- **Task to complete**
Please quote everything from the line containing "# Runge-Kutta 4th Order Method" down to the line containing "The Burgers equation is" in the records below, including both of those lines.

- **Data in this exercise**

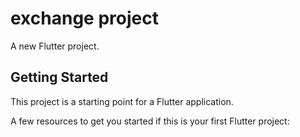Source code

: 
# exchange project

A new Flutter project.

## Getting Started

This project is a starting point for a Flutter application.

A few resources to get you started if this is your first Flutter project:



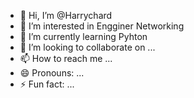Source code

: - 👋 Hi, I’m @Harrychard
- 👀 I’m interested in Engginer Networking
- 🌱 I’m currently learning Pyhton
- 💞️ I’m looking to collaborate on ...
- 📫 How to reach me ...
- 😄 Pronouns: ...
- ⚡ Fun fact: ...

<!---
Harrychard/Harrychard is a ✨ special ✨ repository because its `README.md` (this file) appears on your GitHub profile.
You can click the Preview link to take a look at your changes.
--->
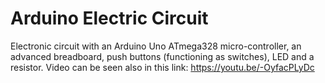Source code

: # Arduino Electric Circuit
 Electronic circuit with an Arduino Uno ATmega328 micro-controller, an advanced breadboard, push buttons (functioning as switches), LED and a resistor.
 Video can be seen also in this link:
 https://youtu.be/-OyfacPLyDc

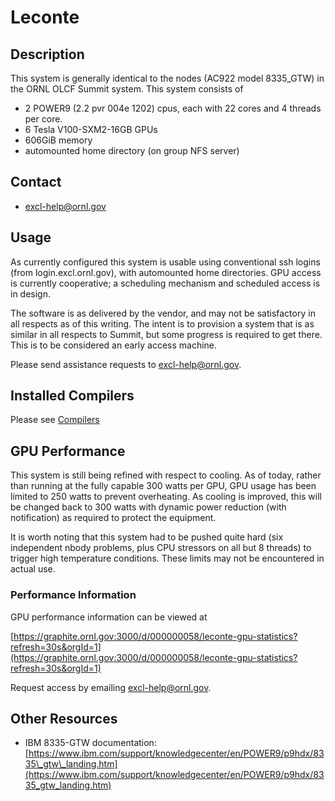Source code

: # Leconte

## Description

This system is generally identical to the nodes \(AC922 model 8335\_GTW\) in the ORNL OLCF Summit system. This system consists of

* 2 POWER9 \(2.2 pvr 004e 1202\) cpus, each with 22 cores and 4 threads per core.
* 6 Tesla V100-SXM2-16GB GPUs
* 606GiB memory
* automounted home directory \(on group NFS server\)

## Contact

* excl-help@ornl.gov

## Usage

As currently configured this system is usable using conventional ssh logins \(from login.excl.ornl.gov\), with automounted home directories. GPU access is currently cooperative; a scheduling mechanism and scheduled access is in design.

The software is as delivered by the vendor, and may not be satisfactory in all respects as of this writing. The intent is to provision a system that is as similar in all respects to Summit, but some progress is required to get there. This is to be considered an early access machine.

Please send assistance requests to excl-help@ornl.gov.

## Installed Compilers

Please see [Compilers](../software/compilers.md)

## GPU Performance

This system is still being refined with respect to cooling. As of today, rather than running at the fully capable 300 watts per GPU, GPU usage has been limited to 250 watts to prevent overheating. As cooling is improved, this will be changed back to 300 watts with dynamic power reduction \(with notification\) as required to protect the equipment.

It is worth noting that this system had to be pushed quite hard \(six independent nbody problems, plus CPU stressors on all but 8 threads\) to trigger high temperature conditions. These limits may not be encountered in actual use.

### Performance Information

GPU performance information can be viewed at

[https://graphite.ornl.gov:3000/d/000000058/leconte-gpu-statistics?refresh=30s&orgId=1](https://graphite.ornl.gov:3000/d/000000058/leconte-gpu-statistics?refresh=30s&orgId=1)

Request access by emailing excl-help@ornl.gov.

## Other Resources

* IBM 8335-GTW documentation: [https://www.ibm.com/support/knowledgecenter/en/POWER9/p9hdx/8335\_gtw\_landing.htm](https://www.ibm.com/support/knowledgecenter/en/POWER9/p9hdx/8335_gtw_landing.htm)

* * *

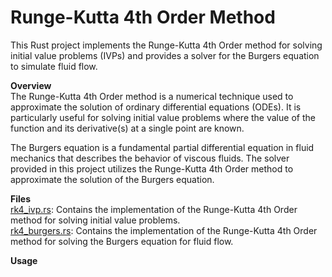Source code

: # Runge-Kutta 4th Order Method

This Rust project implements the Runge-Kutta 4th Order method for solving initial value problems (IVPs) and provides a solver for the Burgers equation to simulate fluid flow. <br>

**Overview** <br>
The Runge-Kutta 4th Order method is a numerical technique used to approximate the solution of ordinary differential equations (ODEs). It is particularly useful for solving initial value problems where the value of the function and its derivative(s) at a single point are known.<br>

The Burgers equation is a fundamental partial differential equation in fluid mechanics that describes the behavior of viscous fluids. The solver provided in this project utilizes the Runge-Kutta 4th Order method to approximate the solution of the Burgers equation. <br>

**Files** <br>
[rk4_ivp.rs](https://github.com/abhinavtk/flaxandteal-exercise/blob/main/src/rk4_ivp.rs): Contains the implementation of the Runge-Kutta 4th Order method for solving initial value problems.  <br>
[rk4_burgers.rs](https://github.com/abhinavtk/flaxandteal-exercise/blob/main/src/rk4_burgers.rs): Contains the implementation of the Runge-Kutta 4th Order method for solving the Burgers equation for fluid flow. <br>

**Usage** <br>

- **Answer space**
: # Runge-Kutta 4th Order Method

This Rust project implements the Runge-Kutta 4th Order method for solving initial value problems (IVPs) and provides a solver for the Burgers equation to simulate fluid flow. <br>

**Overview** <br>
The Runge-Kutta 4th Order method is a numerical technique used to approximate the solution of ordinary differential equations (ODEs). It is particularly useful for solving initial value problems where the value of the function and its derivative(s) at a single point are known.<br>

The Burgers equation is a fundamental partial differential equation in fluid mechanics that describes the behavior of viscous fluids. The solver provided in this project utilizes the Runge-Kutta 4th Order method to approximate the solution of the Burgers equation. <br>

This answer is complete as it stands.